Brisbane is now the 2nd most expensive city to buy Real Estate in :shock: This was on the online news...




Brisbane is the nation's second-least affordable place to buy a house, eclipsing Melbourne.

Only Sydney now has more expensive homes, with the average cost of house-and-land packages in Brisbane up to $365,000.


In Sydney the cost is a hefty $428,000 but in Melbourne it is significantly cheaper at $270,000.


The Housing Industry Association yesterday reported housing affordability in the past three months had increased slightly.


However, it said for Australia's 1.6 million renting households the future prospects of being able to enter the racing property market were bleak at best.


In its quarterly survey carried out with the Commonwealth Bank, the HIA found even Adelaide, long considered a bargain city, had an average cost of $260,000.


HIA chief economist, Simon Tennent, said the price of land in Brisbane – particularly in the western corridor – had soared over the past year.


The HIA has blamed rising land costs, and associated State Government-imposed taxes, for driving housing affordability to crisis levels.


It estimates the price of land has jumped 70 per cent in recent years across Australia.


"We have seen prices expand exponentially in Brisbane," Mr Tennent said.


"Primarily that has been in the western development corridor and out to Ipswich.


"The price of land there is up to $165,000 to $200,000 just for the block.


"Whereas, in Melbourne you can still get land for the low $100,000s."


HIA managing director Ron Silberberg said the June quarter affordability rose only because of income tax cuts.


Increases in land costs and government taxes on property purchases were prompting the divide to deepen, he said.


HIA estimates some blocks of land in Sydney incur $100,000 worth of taxes and charges.


A consequence of the renting-owning divide could be the amount the government currently pays in rent assistance.


Community Services Minister Senator Kay Patterson said that level was now about $2 billion a year to low-income earners.


In the past five years, the national average mortgage has jumped from $140,000 to $212,000.


"The main drivers of this miserable situation for home buyers . . . are still firmly in place while governments sit on their hands and hope for a miracle," Mr Silberberg said.


"It most definitely has social implications that very few governments have acknowledged.


"It took us a while to get into this mess, so it will take us a while to get out."


Mr Silberberg said responsibility to improve the environment for renters to buy houses lay solely with the state governments.


The HIA has lobbied for more unused land to be released to support further development and a reduction in taxes, particularly stamp duties.


The affordability situation has become so dire that a national taskforce of housing and planning ministers has been established to help people on to the property ladder.

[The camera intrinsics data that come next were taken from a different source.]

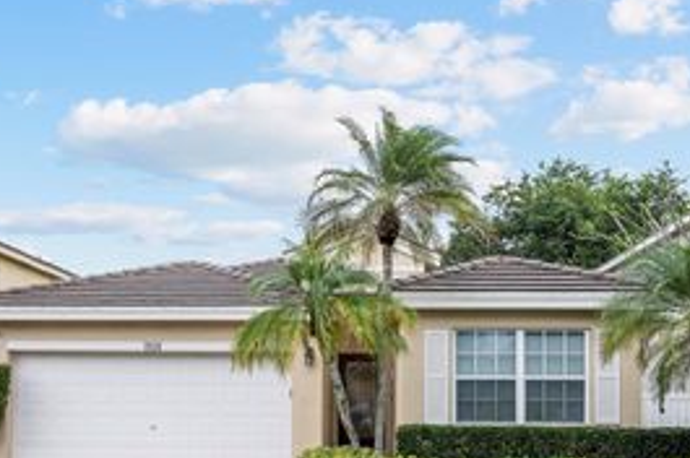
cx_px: 359
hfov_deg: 54.5
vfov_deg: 35.9
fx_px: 669
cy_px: 397
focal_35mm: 35
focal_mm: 18.5
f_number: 8
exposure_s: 1/250
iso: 500
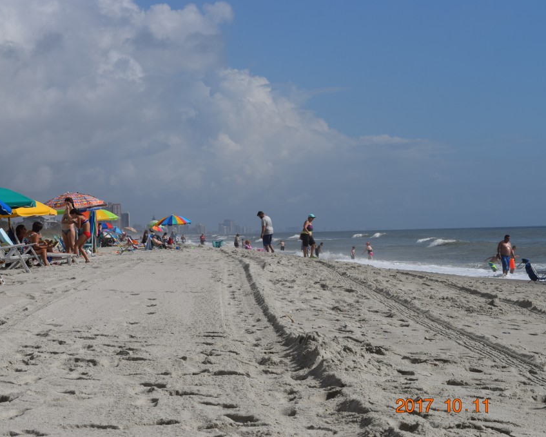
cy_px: 219
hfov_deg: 20.4
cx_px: 222
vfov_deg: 16.4
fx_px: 1512
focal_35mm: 94
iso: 200
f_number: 13
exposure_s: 1/640
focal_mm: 55
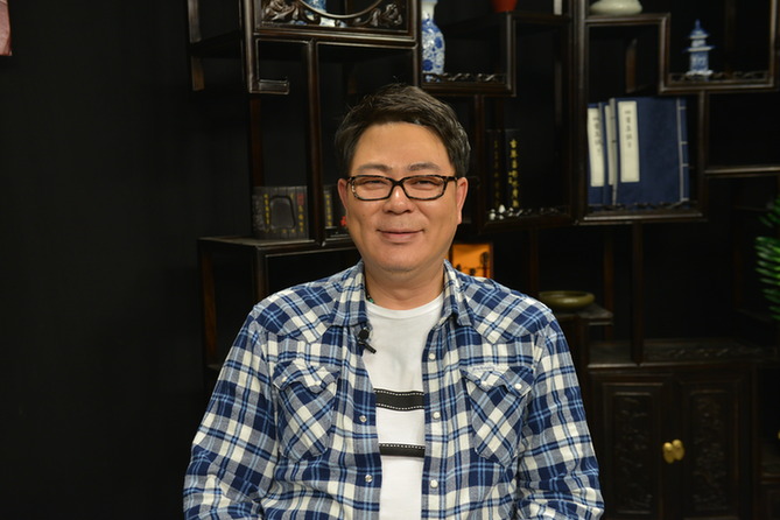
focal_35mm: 45
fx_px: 975
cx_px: 390
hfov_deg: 43.6
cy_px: 260
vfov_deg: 29.9
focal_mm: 45
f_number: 4.5
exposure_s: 1/100
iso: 800
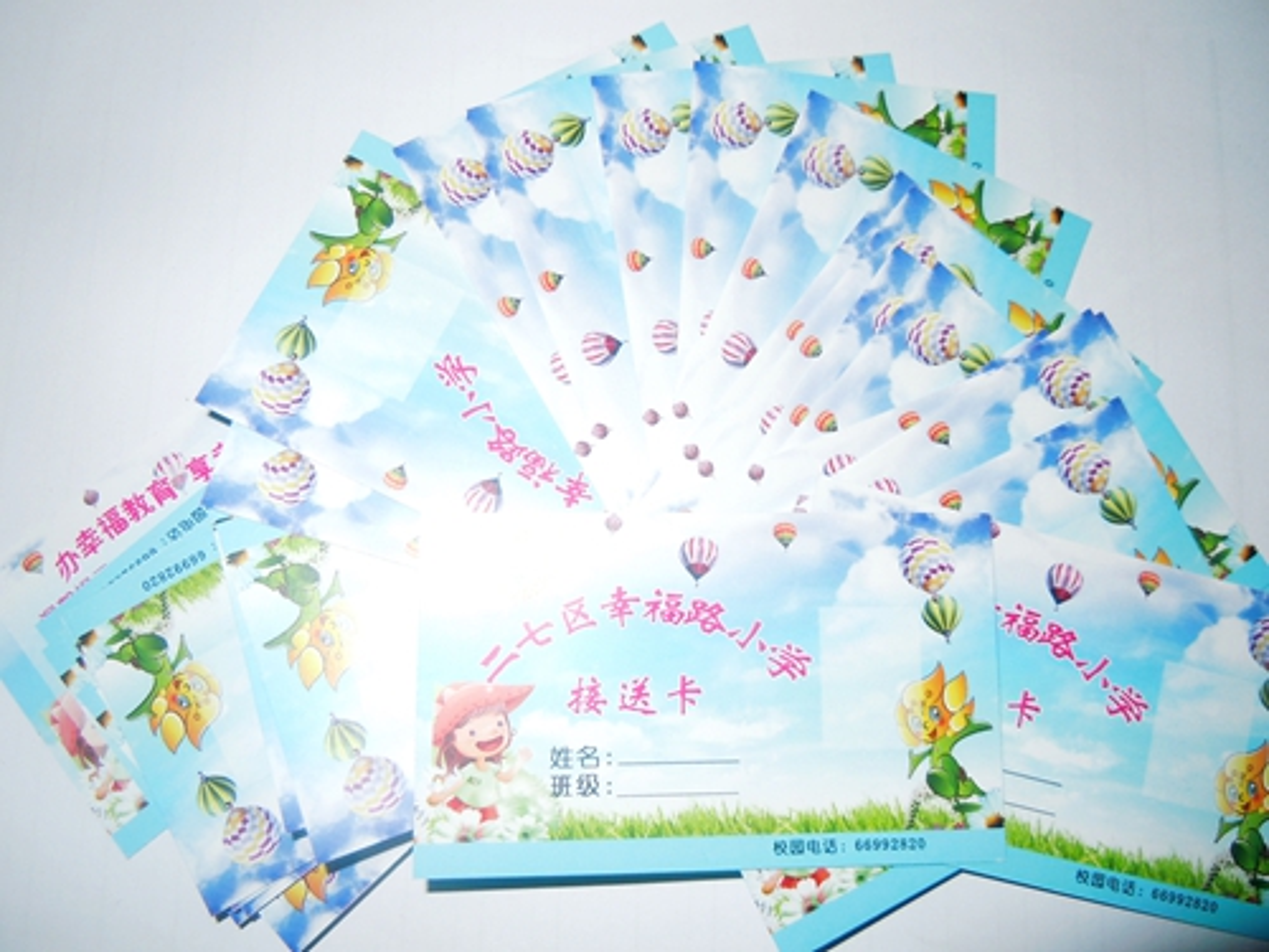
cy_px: 476
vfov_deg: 46.8
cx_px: 634
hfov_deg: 60.0
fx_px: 1100
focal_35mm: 30
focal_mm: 5.4
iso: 100
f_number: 3.5
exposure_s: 1/30
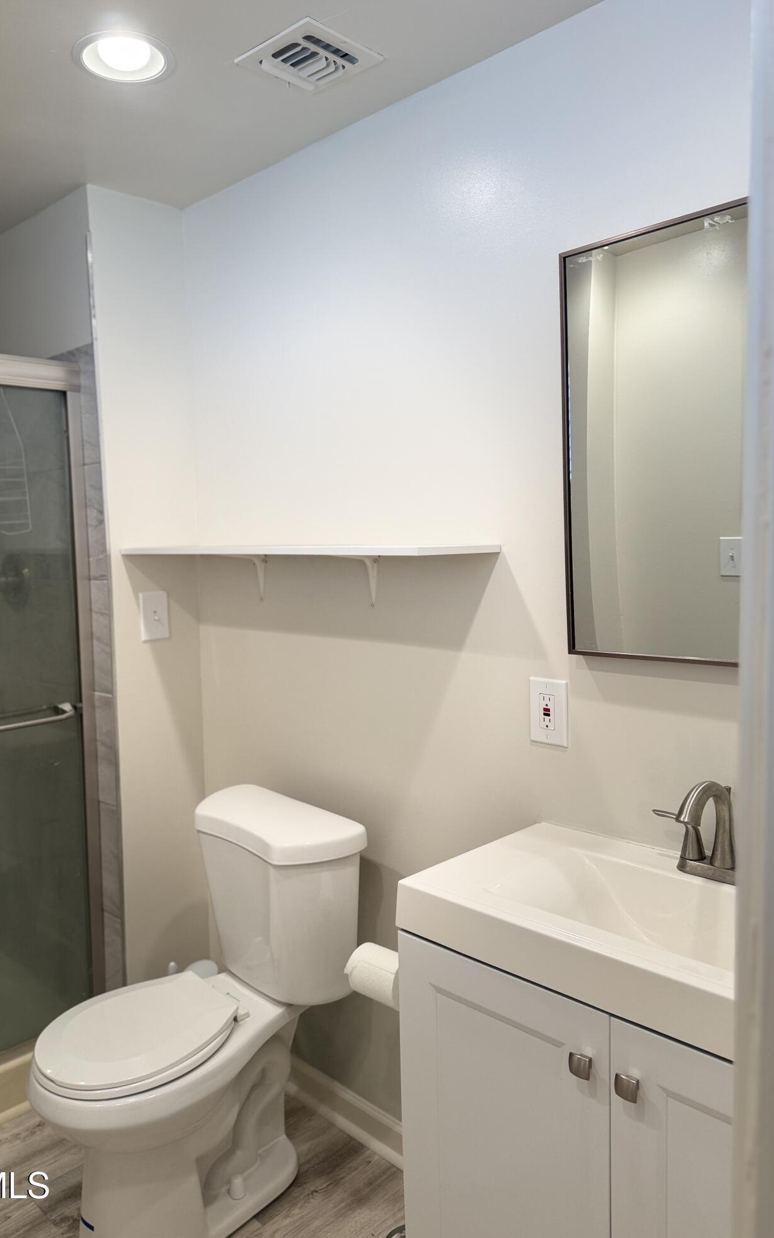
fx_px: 878
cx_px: 311
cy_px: 611
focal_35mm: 26
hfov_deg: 47.3
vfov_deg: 70.4
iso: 100
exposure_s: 1/120
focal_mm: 6.76
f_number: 1.78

The group will campaign to have affordability placed on the agenda of the next Council of Australian Governments meeting.


Mr Tennent said the buying-renting chasm held deeper economic impacts.


That people cannot afford to buy housing, he said, could prompt an economy-wide slowdown.


The HIA's findings on Sydney follow a revelation from Reserve Bank Governor Ian Macfarlane recently that he believed Sydney housing was over-priced.


Mr Macfarlane said prices in the capital were pushing young people and families to leave the city in search of cheaper housing.